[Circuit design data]
+++++

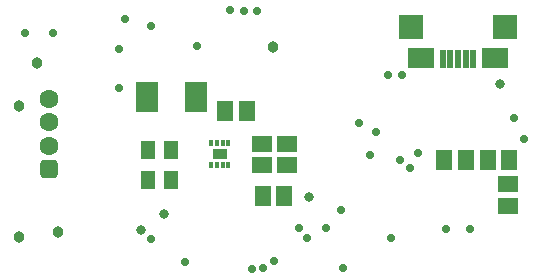
<source format=gbr>
G04*
G04 #@! TF.GenerationSoftware,Altium Limited,Altium Designer,23.0.1 (38)*
G04*
G04 Layer_Color=16711935*
%FSLAX25Y25*%
%MOIN*%
G70*
G04*
G04 #@! TF.SameCoordinates,7EA281D9-4360-43E8-82A8-E858FA6B50C7*
G04*
G04*
G04 #@! TF.FilePolarity,Negative*
G04*
G01*
G75*
%ADD35R,0.04934X0.06115*%
%ADD36R,0.06706X0.05524*%
G04:AMPARAMS|DCode=41|XSize=63.12mil|YSize=63.12mil|CornerRadius=17.78mil|HoleSize=0mil|Usage=FLASHONLY|Rotation=90.000|XOffset=0mil|YOffset=0mil|HoleType=Round|Shape=RoundedRectangle|*
%AMROUNDEDRECTD41*
21,1,0.06312,0.02756,0,0,90.0*
21,1,0.02756,0.06312,0,0,90.0*
1,1,0.03556,0.01378,0.01378*
1,1,0.03556,0.01378,-0.01378*
1,1,0.03556,-0.01378,-0.01378*
1,1,0.03556,-0.01378,0.01378*
%
%ADD41ROUNDEDRECTD41*%
%ADD42C,0.06312*%
%ADD43C,0.02800*%
%ADD44C,0.03800*%
%ADD45C,0.03300*%
%ADD65R,0.07480X0.09843*%
%ADD69R,0.09068X0.07099*%
%ADD70R,0.02375X0.06115*%
%ADD71R,0.07887X0.08280*%
%ADD72R,0.05524X0.06706*%
%ADD73R,0.01502X0.02388*%
%ADD74R,0.05124X0.03550*%
D35*
X355161Y244500D02*
D03*
X362839D02*
D03*
X355161Y234500D02*
D03*
X362839D02*
D03*
D36*
X475000Y225957D02*
D03*
X401500Y239457D02*
D03*
Y246543D02*
D03*
X393000Y239457D02*
D03*
Y246543D02*
D03*
X475000Y233043D02*
D03*
D41*
X322000Y238000D02*
D03*
D42*
Y245874D02*
D03*
Y253748D02*
D03*
Y261622D02*
D03*
D43*
X480500Y248000D02*
D03*
X420000Y205000D02*
D03*
X382500Y291000D02*
D03*
X389772Y204768D02*
D03*
X397000Y207550D02*
D03*
X393500Y205000D02*
D03*
X445047Y243547D02*
D03*
X462304Y218133D02*
D03*
X454500Y218200D02*
D03*
X323500Y283500D02*
D03*
X314000D02*
D03*
X429000Y242900D02*
D03*
X439000Y241000D02*
D03*
X391500Y290900D02*
D03*
X367500Y207000D02*
D03*
X436000Y215000D02*
D03*
X414626Y218374D02*
D03*
X408000Y215000D02*
D03*
X405500Y218500D02*
D03*
X419500Y224500D02*
D03*
X356000Y214785D02*
D03*
X442500Y238500D02*
D03*
X347500Y288000D02*
D03*
X356000Y285950D02*
D03*
X387000Y290750D02*
D03*
X425500Y253500D02*
D03*
X435000Y269500D02*
D03*
X431093Y250448D02*
D03*
X371349Y279207D02*
D03*
X345500Y265000D02*
D03*
X439700Y269409D02*
D03*
X477000Y255000D02*
D03*
X345354Y278146D02*
D03*
D44*
X312000Y259000D02*
D03*
X318000Y273500D02*
D03*
X396818Y278726D02*
D03*
X325000Y217000D02*
D03*
X312000Y215500D02*
D03*
D45*
X352835Y217835D02*
D03*
X408920Y228969D02*
D03*
X360523Y223129D02*
D03*
X472500Y266500D02*
D03*
D65*
X371071Y262000D02*
D03*
X354929D02*
D03*
D69*
X470705Y275291D02*
D03*
X446295Y275276D02*
D03*
D70*
X463618Y274685D02*
D03*
X461059D02*
D03*
X458500D02*
D03*
X455941D02*
D03*
X453382D02*
D03*
D71*
X442752Y285315D02*
D03*
X474248D02*
D03*
D72*
X461043Y241000D02*
D03*
X453957D02*
D03*
X468457D02*
D03*
X475543D02*
D03*
X400547Y229047D02*
D03*
X393461D02*
D03*
X380913Y257500D02*
D03*
X388000D02*
D03*
D73*
X381953Y239348D02*
D03*
X379984D02*
D03*
X378016D02*
D03*
X376047D02*
D03*
Y246652D02*
D03*
X378016D02*
D03*
X379984D02*
D03*
X381953D02*
D03*
D74*
X379000Y243000D02*
D03*
M02*

</source>
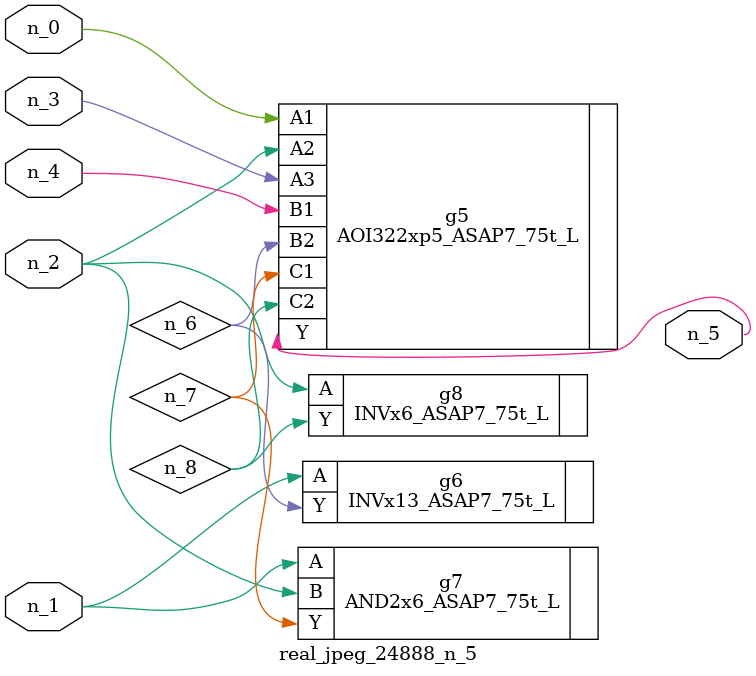
<source format=v>
module real_jpeg_24888_n_5 (n_4, n_0, n_1, n_2, n_3, n_5);

input n_4;
input n_0;
input n_1;
input n_2;
input n_3;

output n_5;

wire n_8;
wire n_6;
wire n_7;

AOI322xp5_ASAP7_75t_L g5 ( 
.A1(n_0),
.A2(n_2),
.A3(n_3),
.B1(n_4),
.B2(n_6),
.C1(n_7),
.C2(n_8),
.Y(n_5)
);

INVx13_ASAP7_75t_L g6 ( 
.A(n_1),
.Y(n_6)
);

AND2x6_ASAP7_75t_L g7 ( 
.A(n_1),
.B(n_2),
.Y(n_7)
);

INVx6_ASAP7_75t_L g8 ( 
.A(n_2),
.Y(n_8)
);


endmodule
</source>
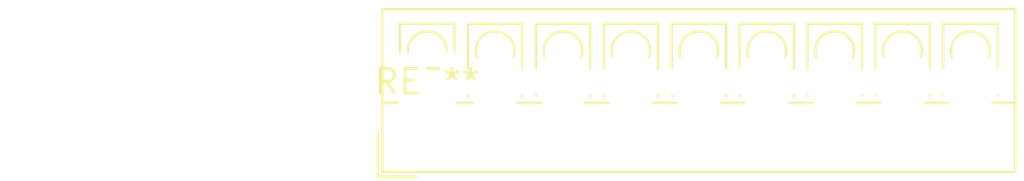
<source format=kicad_pcb>
(kicad_pcb (version 20240108) (generator pcbnew)

  (general
    (thickness 1.6)
  )

  (paper "A4")
  (layers
    (0 "F.Cu" signal)
    (31 "B.Cu" signal)
    (32 "B.Adhes" user "B.Adhesive")
    (33 "F.Adhes" user "F.Adhesive")
    (34 "B.Paste" user)
    (35 "F.Paste" user)
    (36 "B.SilkS" user "B.Silkscreen")
    (37 "F.SilkS" user "F.Silkscreen")
    (38 "B.Mask" user)
    (39 "F.Mask" user)
    (40 "Dwgs.User" user "User.Drawings")
    (41 "Cmts.User" user "User.Comments")
    (42 "Eco1.User" user "User.Eco1")
    (43 "Eco2.User" user "User.Eco2")
    (44 "Edge.Cuts" user)
    (45 "Margin" user)
    (46 "B.CrtYd" user "B.Courtyard")
    (47 "F.CrtYd" user "F.Courtyard")
    (48 "B.Fab" user)
    (49 "F.Fab" user)
    (50 "User.1" user)
    (51 "User.2" user)
    (52 "User.3" user)
    (53 "User.4" user)
    (54 "User.5" user)
    (55 "User.6" user)
    (56 "User.7" user)
    (57 "User.8" user)
    (58 "User.9" user)
  )

  (setup
    (pad_to_mask_clearance 0)
    (pcbplotparams
      (layerselection 0x00010fc_ffffffff)
      (plot_on_all_layers_selection 0x0000000_00000000)
      (disableapertmacros false)
      (usegerberextensions false)
      (usegerberattributes false)
      (usegerberadvancedattributes false)
      (creategerberjobfile false)
      (dashed_line_dash_ratio 12.000000)
      (dashed_line_gap_ratio 3.000000)
      (svgprecision 4)
      (plotframeref false)
      (viasonmask false)
      (mode 1)
      (useauxorigin false)
      (hpglpennumber 1)
      (hpglpenspeed 20)
      (hpglpendiameter 15.000000)
      (dxfpolygonmode false)
      (dxfimperialunits false)
      (dxfusepcbnewfont false)
      (psnegative false)
      (psa4output false)
      (plotreference false)
      (plotvalue false)
      (plotinvisibletext false)
      (sketchpadsonfab false)
      (subtractmaskfromsilk false)
      (outputformat 1)
      (mirror false)
      (drillshape 1)
      (scaleselection 1)
      (outputdirectory "")
    )
  )

  (net 0 "")

  (footprint "TerminalBlock_4Ucon_1x09_P3.50mm_Vertical" (layer "F.Cu") (at 0 0))

)

</source>
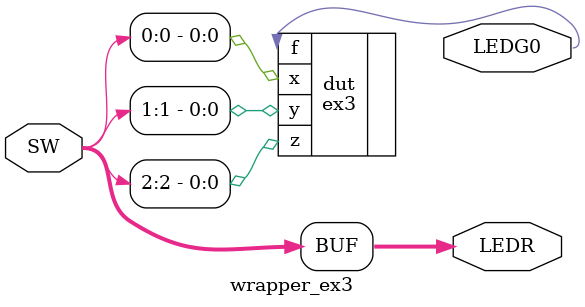
<source format=sv>
module wrapper_ex3(
	input [2:0]SW,
	output [2:0]LEDR,
	output LEDG0);
ex3 dut(
	.x(SW[0]),
	.y(SW[1]),
	.z(SW[2]),
	.f(LEDG0));
assign LEDR = SW;
endmodule
</source>
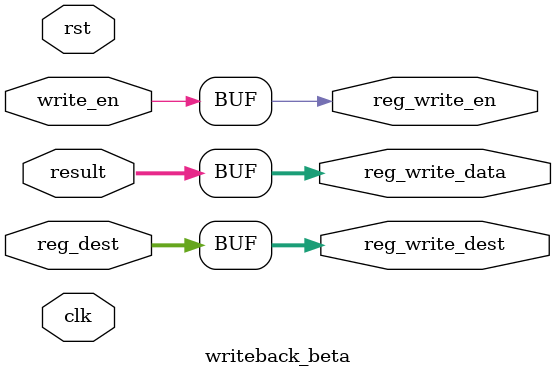
<source format=sv>
`timescale 1ns / 1ps
`include "common.vh"
module writeback_beta(
        input                       clk,
        input                       rst,
        input [31:0]                result,
        input [4:0]                 reg_dest,
        input                       write_en,

        output logic                reg_write_en,
        output logic [4:0]          reg_write_dest,
        output logic [31:0]         reg_write_data
);

    always_comb begin : generate_output
        reg_write_en = write_en;
        reg_write_dest = reg_dest;
        reg_write_data = result;
    end

endmodule

</source>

+++++

For the entries above, state how many lines contain the word "Courtyard". Provide the number by itself.

2